December 11, 1930: A protest of All Quiet on the Western Front by members of the Nazi Party in Berlin will lead to the banning of the film from Germany.

December 9, 1937: In a poll conducted by gossip columnist Ed Sullivan, Clark Gable and Myrna Loy are crowned “King and Queen of Hollywood.”

December 12, 1939: Douglas Fairbanks, dashing and athletic leading man of the silent era and co-founder of United Artists, dies of a heart attack at age 56.

December 14, 1939: Seventy-five years after General Sherman set it ablaze, the city of Atlanta is lit up again– for the world premiere of Gone with the Wind.

December 12, 1941: . follows in his father’s frightening footsteps, playing the title role in The Wolf Man and reviving Universal’s horror genre.

December 10, 1962: A relatively-unknown Peter O’Toole stars in David Lean‘s highly-anticipated, 70mm epic Lawrence of Arabia, which makes its debut in London today.

December 11, 1963: The Cardinal, the first film released in Panavision 70, a process which enlarges 35mm film to 70mm and is then projected onto a wide screen, debuts.

December 15, 1966: The most famous name in family entertainment, Walt Disney–animator, producer and multi-Oscar-winner–dies of a heart attack at age 65.

December 15, 1967: The film version of Jacqueline Susann’s potboiler Valley of the Dolls, starring Patty Duke and Sharon Tate, opens and becomes an instant camp classic.

December 15, 1968: Brian de Palma‘s Greetings, starring Robert De Niro, opens with an X-rating, the first film to do so under the MPAA’s new rating system.

December 12, 1972: Audiences flip for The Poseidon Adventure.
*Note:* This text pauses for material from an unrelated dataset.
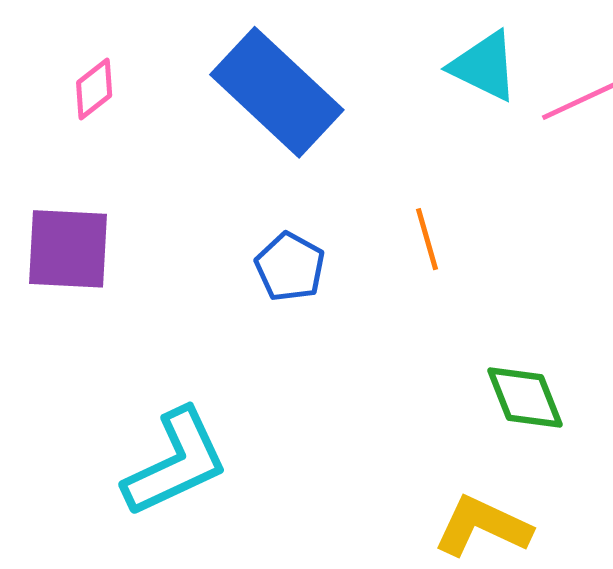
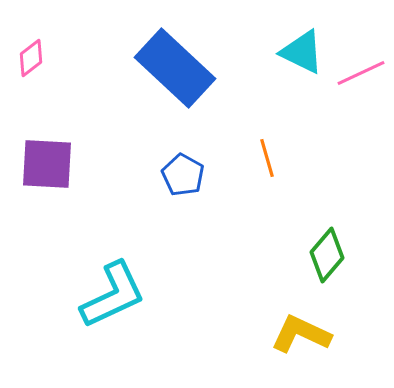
pink diamond: (94, 89) -> (31, 58), moved
green diamond: (525, 397) -> (327, 255), turned 62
Its success will lead to a rash of disaster films, many made by Poseidon producer Irwin Allen.

December 10, 1978: Ed Wood, Jr., auteur of such classic turkeys as Plan 9 from Outer Space and Glen or Glenda, dies in Hollywood at the age of 54.

December 15, 1978: The Deer Hunter, Michael Cimino‘s Vietnam epic, opens, stunning audiences and eliciting controversy for its “Russian roulette” sequences.

December 11, 1991: Despite success with Dances with Wolves and The Silence of the Lambs, Orion Pictures files for bankruptcy protection in federal court.